La disparition de Cheikh El Hadj Abdelkrim Dali a été une triste nouvelle qui a endeuillé, au-delà des mondes de la culture et de la musique, l’ensemble du peuple algérien. A l’occasion du 39ème anniversaire de son décès, nous reproduisons la dépêche APS du 21 février 1978…
APS – 21/02/1978
DÉCÈS DU MAÎTRE DE LA MUSIQUE CLASSIQUE,
HADJ ABDELKRIM DALI
ALGER (aps) – Le monde de la musique algérienne a appris avec une profonde émotion, le décès hier matin à l’aube du maître Hadj Abdelkrim Dali.
Musicien et chanteur apprécie et renommé s’étendait dans tout le Maghreb.

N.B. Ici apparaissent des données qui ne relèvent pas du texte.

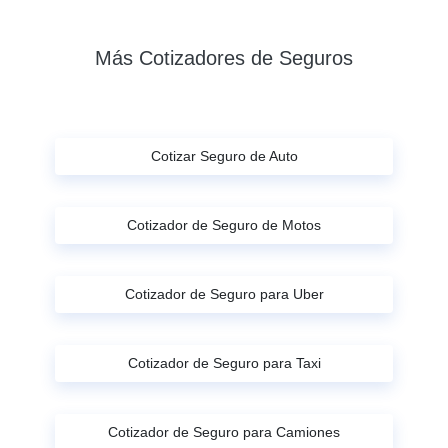
Más Cotizadores de Seguros
Cotizar Seguro de Auto
Cotizador de Seguro de Motos
Cotizador de Seguro para Uber
Cotizador de Seguro para Taxi
Cotizador de Seguro para Camiones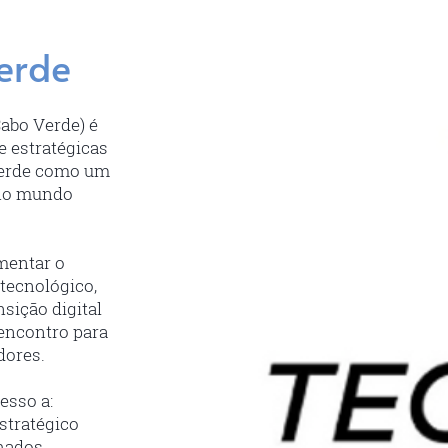
erde
abo Verde) é
e estratégicas
 Verde como um
e no mundo
mentar o
tecnológico,
nsição digital
encontro para
dores.
esso a:
stratégico
lhados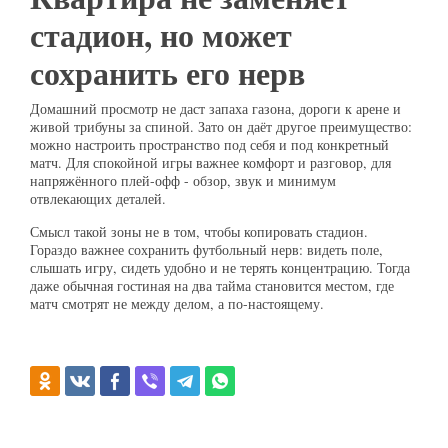
стадион, но может
сохранить его нерв
Домашний просмотр не даст запаха газона, дороги к арене и
живой трибуны за спиной. Зато он даёт другое преимущество:
можно настроить пространство под себя и под конкретный
матч. Для спокойной игры важнее комфорт и разговор, для
напряжённого плей-офф - обзор, звук и минимум
отвлекающих деталей.
Смысл такой зоны не в том, чтобы копировать стадион.
Гораздо важнее сохранить футбольный нерв: видеть поле,
слышать игру, сидеть удобно и не терять концентрацию. Тогда
даже обычная гостиная на два тайма становится местом, где
матч смотрят не между делом, а по-настоящему.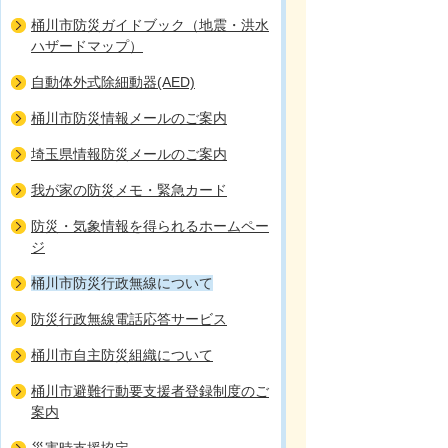
桶川市防災ガイドブック（地震・洪水
ハザードマップ）
自動体外式除細動器(AED)
桶川市防災情報メールのご案内
埼玉県情報防災メールのご案内
我が家の防災メモ・緊急カード
防災・気象情報を得られるホームペー
ジ
桶川市防災行政無線について
防災行政無線電話応答サービス
桶川市自主防災組織について
桶川市避難行動要支援者登録制度のご
案内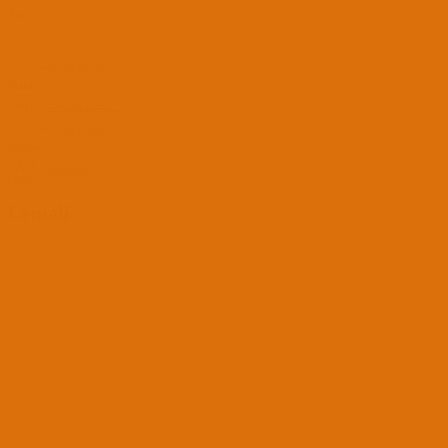
Ara
Sadece başlıkları ara
Kullanıcı:
Ara
Gelişmiş Arama...
Sadece başlıkları ara
Kullanıcı:
Ara
Advanced...
Menü
Cemali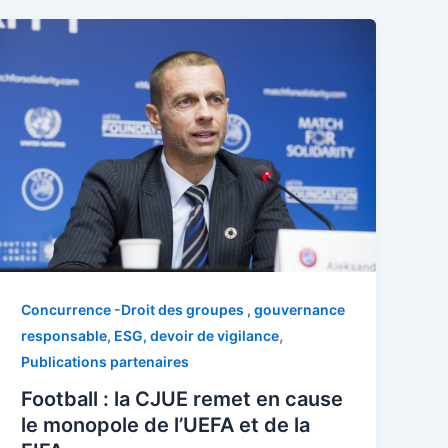
Concurrence -Droit des groupes , gouvernance
,
responsable, ESG, devoir de vigilance
Publications partenaires
Football : la CJUE remet en cause
le monopole de l’UEFA et de la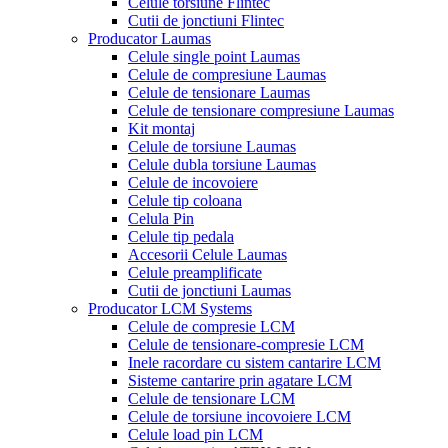
Celule torsiune Flintec
Cutii de jonctiuni Flintec
Producator Laumas
Celule single point Laumas
Celule de compresiune Laumas
Celule de tensionare Laumas
Celule de tensionare compresiune Laumas
Kit montaj
Celule de torsiune Laumas
Celule dubla torsiune Laumas
Celule de incovoiere
Celule tip coloana
Celula Pin
Celule tip pedala
Accesorii Celule Laumas
Celule preamplificate
Cutii de jonctiuni Laumas
Producator LCM Systems
Celule de compresie LCM
Celule de tensionare-compresie LCM
Inele racordare cu sistem cantarire LCM
Sisteme cantarire prin agatare LCM
Celule de tensionare LCM
Celule de torsiune incovoiere LCM
Celule load pin LCM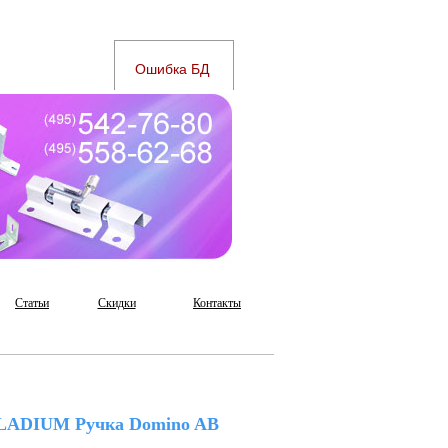
Статьи
Скидки
Контакты
LADIUM Ручка Domino AB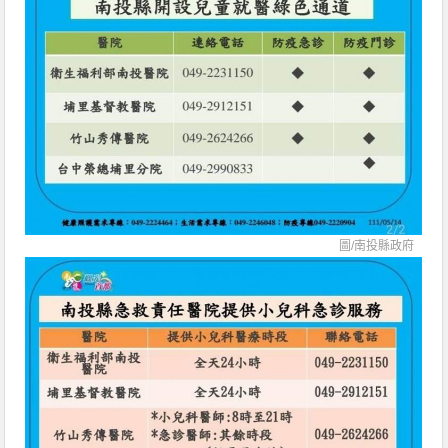
圖/南投縣政府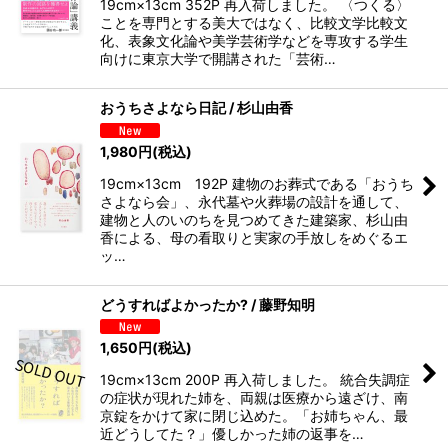
19cm×13cm 352P 再入荷しました。 〈つくる〉
ことを専門とする美大ではなく、比較文学比較文
化、表象文化論や美学芸術学などを専攻する学生
向けに東京大学で開講された「芸術…
おうちさよなら日記 / 杉山由香
1,980
円
(税込)
19cm×13cm 192P 建物のお葬式である「おうち
さよなら会」、永代墓や火葬場の設計を通して、
建物と人のいのちを見つめてきた建築家、杉山由
香による、母の看取りと実家の手放しをめぐるエ
ッ…
どうすればよかったか? / 藤野知明
1,650
円
(税込)
19cm×13cm 200P 再入荷しました。 統合失調症
の症状が現れた姉を、両親は医療から遠ざけ、南
京錠をかけて家に閉じ込めた。「お姉ちゃん、最
近どうしてた？」優しかった姉の返事を…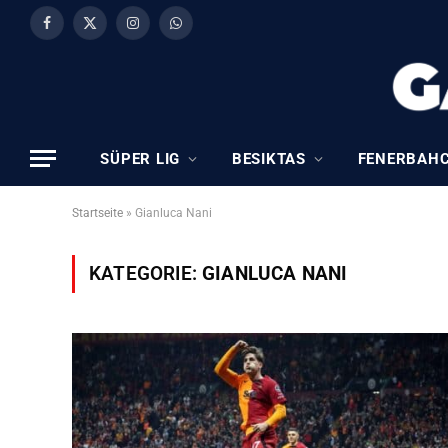
Facebook
X
Instagram
WhatsApp
(Twitter)
SÜPER LIG
BESIKTAS
FENERBAH
Startseite
»
Gianluca Nani
KATEGORIE:
GIANLUCA NANI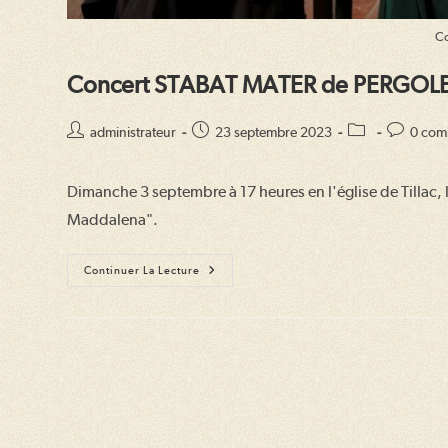
Co
Concert STABAT MATER de PERGOL
Auteur/autrice
Publication
Post
Commenta
administrateur
23 septembre 2023
0 com
de
publiée :
category:
de
la
la
Dimanche 3 septembre à 17 heures en l'église de Tillac
publication :
publicatio
Maddalena".
Concert
Continuer La Lecture
STABAT
MATER
De
PERGOLESE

Né à Tlemcen le 21 novembre 1914. Il s’est, dès son plus jeune âge, adonné à l’apprentissage et à la pratique de la musique traditionnelle algérienne classique et populaire.
Son premier maître fut le Cheikh Lazaâr Dali-Yahia mais, c’est surtout, le regretté et célèbre Omar Bekhchi qui a assuré sa formation accomplie de chanteur et d’instrumentiste polyvalent r’bab, luth, alto, flûte…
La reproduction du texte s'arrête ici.